**Data excerpts**
┌──
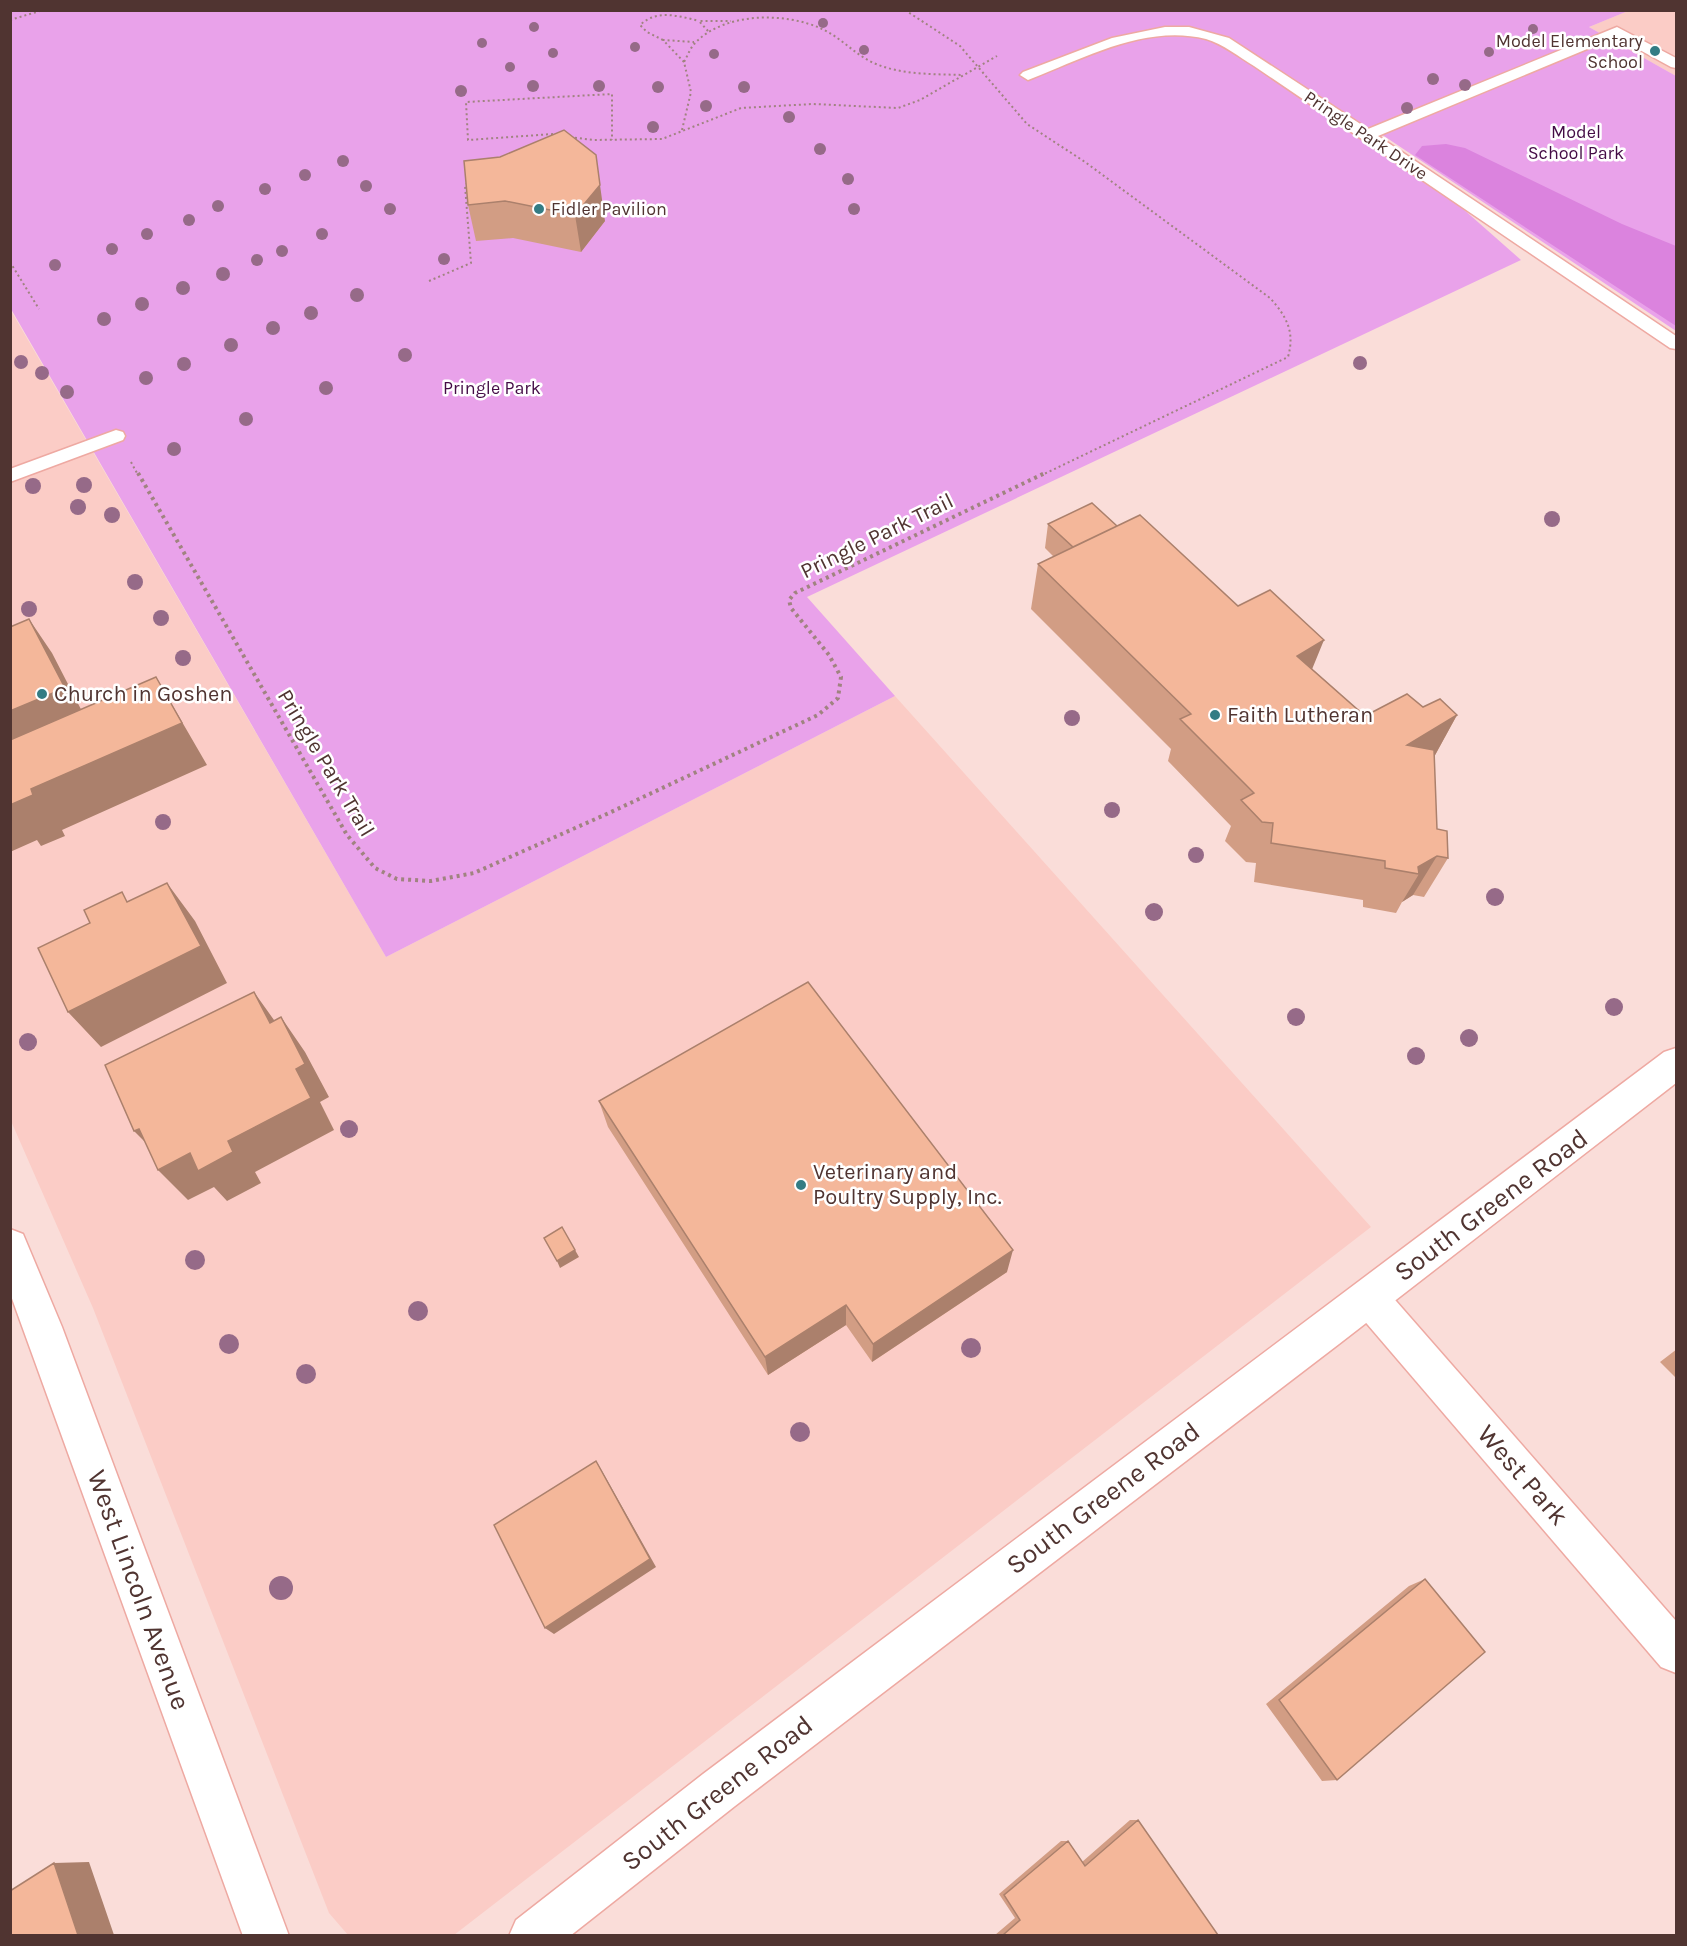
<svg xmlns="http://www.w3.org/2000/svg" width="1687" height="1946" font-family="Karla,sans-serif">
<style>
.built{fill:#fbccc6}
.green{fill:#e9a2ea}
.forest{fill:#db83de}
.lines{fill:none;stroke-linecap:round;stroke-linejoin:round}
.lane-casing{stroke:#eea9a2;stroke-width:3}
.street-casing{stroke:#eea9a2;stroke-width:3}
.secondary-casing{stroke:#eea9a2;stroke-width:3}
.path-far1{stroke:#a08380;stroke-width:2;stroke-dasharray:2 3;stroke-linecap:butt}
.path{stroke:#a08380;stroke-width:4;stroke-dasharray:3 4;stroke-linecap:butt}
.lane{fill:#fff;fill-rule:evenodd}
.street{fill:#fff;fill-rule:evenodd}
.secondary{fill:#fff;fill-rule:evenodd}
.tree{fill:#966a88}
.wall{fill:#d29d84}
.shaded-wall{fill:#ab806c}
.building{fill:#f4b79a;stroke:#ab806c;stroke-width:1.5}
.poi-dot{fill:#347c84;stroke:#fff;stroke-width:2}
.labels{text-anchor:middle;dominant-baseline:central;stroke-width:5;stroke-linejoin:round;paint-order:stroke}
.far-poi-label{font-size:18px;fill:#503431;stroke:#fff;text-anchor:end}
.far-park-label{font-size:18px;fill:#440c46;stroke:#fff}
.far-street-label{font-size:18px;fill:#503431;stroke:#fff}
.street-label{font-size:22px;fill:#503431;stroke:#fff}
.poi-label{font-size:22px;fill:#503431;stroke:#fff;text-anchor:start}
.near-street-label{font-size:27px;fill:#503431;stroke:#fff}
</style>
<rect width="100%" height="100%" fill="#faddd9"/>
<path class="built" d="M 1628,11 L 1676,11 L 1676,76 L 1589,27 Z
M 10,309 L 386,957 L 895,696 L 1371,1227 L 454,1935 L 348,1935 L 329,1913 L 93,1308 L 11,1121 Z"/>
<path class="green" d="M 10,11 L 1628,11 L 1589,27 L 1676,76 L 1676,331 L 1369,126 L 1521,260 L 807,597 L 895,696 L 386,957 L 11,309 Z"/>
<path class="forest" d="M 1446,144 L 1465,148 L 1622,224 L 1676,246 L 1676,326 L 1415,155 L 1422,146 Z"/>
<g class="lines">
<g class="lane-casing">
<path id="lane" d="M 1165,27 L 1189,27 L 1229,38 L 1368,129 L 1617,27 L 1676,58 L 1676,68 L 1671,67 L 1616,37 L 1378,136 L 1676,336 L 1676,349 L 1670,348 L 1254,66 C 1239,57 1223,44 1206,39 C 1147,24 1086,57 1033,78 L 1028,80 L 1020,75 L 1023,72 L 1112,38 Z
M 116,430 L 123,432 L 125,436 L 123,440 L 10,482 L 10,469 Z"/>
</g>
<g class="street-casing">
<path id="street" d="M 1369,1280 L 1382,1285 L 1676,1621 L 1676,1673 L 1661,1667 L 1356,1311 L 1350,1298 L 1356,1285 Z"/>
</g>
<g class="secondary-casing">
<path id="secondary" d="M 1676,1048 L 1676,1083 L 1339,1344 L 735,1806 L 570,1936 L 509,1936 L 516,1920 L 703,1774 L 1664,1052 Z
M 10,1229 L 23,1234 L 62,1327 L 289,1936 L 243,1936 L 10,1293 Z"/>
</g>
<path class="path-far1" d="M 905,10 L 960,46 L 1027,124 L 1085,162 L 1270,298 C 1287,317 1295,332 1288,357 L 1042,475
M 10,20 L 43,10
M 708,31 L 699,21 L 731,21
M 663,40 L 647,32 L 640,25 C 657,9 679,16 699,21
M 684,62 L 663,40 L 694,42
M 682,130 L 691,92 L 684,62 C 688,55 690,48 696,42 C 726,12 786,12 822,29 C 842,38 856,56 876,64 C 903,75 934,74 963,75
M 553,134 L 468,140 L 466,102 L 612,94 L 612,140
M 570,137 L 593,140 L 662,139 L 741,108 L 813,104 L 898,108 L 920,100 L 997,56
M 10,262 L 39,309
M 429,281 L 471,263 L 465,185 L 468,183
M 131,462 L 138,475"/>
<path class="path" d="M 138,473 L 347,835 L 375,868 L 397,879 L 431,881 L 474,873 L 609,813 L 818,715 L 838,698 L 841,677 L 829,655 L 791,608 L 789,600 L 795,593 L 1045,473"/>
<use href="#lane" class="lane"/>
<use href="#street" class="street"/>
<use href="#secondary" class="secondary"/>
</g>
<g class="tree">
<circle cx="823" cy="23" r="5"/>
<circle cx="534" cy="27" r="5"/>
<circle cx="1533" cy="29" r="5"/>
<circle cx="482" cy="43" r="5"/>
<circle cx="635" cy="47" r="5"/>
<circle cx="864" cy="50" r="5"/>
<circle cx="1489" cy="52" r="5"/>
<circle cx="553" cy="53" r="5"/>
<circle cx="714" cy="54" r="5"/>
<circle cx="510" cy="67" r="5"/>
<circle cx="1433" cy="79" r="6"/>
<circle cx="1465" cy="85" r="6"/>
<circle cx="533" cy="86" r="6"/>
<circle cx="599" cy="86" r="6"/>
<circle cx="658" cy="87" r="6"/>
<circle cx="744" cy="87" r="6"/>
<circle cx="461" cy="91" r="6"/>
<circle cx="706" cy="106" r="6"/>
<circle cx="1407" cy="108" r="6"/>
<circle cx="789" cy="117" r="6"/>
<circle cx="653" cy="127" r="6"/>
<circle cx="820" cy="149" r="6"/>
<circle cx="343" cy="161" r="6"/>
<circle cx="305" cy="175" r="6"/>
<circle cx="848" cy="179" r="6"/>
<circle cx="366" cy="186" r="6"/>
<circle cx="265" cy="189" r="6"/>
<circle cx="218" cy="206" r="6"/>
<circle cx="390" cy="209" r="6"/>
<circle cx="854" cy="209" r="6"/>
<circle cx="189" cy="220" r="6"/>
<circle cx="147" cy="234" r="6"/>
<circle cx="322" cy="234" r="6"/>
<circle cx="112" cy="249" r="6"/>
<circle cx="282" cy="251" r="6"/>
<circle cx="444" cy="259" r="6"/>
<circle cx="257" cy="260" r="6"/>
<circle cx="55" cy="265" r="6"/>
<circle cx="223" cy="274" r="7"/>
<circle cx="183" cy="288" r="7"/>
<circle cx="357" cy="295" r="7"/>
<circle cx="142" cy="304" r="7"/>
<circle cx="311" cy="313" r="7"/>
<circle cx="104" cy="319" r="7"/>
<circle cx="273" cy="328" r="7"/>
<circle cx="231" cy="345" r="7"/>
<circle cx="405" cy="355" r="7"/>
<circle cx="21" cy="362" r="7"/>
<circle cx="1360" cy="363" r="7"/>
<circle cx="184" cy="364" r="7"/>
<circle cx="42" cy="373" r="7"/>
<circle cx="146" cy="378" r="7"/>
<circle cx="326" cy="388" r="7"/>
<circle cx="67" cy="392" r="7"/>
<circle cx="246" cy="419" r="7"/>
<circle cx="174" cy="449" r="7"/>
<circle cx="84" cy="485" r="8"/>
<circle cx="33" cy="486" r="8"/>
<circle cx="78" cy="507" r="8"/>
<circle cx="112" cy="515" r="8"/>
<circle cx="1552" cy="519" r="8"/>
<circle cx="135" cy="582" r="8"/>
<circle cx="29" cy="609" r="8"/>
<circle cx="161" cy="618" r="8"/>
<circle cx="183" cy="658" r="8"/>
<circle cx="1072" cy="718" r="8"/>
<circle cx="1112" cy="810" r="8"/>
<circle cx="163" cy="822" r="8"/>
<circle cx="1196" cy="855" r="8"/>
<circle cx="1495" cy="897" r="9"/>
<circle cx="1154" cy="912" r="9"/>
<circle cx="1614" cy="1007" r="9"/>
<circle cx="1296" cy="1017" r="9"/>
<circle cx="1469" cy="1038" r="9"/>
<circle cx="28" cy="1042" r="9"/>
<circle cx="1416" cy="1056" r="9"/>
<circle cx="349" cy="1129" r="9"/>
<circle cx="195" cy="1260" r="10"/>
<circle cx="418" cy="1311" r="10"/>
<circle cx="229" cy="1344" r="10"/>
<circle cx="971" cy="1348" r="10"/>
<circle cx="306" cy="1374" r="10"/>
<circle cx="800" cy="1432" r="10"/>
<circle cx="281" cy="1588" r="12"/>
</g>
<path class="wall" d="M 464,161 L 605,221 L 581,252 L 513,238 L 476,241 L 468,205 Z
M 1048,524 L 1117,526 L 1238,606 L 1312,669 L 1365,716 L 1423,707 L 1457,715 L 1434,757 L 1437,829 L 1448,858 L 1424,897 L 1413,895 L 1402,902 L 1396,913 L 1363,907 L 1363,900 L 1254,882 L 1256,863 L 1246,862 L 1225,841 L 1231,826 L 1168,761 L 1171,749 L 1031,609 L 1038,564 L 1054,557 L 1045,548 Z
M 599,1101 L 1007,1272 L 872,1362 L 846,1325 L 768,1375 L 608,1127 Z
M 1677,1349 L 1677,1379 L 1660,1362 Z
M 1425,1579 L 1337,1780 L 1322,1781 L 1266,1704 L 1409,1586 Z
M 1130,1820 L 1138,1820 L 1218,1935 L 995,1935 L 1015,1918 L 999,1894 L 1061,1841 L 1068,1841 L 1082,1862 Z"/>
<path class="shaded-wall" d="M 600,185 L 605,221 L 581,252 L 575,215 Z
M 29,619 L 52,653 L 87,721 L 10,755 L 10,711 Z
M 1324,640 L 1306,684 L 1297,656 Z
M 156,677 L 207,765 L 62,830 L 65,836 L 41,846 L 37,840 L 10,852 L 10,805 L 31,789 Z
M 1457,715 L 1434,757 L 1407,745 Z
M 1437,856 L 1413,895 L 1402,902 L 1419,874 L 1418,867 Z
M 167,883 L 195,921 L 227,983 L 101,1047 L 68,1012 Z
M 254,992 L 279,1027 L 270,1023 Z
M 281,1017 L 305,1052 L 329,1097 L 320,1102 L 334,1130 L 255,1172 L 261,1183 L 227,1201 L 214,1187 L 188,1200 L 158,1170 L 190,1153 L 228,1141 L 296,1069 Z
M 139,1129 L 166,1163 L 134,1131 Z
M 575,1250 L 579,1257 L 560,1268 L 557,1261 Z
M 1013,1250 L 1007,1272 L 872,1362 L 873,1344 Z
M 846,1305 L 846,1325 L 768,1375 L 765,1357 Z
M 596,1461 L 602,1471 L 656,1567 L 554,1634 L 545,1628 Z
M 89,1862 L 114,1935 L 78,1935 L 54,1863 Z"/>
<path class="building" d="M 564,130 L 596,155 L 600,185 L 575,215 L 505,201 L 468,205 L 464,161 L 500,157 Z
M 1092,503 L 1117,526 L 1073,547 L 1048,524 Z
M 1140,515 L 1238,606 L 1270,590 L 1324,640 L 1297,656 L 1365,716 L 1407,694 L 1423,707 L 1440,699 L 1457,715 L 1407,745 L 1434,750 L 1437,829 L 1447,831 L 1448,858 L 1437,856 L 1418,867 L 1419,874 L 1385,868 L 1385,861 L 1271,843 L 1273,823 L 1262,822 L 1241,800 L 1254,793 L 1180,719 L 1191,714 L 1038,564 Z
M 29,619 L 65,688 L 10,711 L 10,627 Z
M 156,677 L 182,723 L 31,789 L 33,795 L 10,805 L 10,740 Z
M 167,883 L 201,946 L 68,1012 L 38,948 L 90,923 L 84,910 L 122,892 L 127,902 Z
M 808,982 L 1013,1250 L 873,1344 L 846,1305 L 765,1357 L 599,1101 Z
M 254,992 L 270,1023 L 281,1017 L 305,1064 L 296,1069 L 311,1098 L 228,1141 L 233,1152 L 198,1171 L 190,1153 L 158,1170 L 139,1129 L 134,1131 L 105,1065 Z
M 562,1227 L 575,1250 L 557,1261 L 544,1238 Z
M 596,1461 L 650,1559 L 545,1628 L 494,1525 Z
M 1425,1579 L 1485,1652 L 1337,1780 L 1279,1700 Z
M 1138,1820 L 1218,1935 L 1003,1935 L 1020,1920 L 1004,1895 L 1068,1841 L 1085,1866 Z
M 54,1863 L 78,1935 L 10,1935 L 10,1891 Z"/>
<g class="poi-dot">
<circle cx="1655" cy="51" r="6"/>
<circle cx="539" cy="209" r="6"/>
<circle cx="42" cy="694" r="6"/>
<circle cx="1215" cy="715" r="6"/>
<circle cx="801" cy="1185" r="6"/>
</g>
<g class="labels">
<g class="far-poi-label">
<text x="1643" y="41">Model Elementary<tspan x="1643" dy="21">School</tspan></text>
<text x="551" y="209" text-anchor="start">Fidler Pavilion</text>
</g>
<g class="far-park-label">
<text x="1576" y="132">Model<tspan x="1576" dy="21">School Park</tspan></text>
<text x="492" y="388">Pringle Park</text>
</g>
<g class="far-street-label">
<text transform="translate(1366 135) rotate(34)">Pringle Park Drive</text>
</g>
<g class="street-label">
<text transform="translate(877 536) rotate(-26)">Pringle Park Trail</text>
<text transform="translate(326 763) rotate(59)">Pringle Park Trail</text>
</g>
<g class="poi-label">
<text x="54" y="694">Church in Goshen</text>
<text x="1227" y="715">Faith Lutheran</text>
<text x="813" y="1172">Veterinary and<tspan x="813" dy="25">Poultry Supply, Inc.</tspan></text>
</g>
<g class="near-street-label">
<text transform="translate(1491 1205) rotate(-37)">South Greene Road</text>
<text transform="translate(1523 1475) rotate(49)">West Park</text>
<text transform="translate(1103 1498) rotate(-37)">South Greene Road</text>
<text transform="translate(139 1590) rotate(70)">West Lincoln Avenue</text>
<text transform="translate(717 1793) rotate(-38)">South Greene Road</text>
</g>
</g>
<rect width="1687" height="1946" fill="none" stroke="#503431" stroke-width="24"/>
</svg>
└──
**To do**
Report each line of the records that holds the word "lines".

**Solution to this problem**
.lines{fill:none;stroke-linecap:round;stroke-linejoin:round}
<g class="lines">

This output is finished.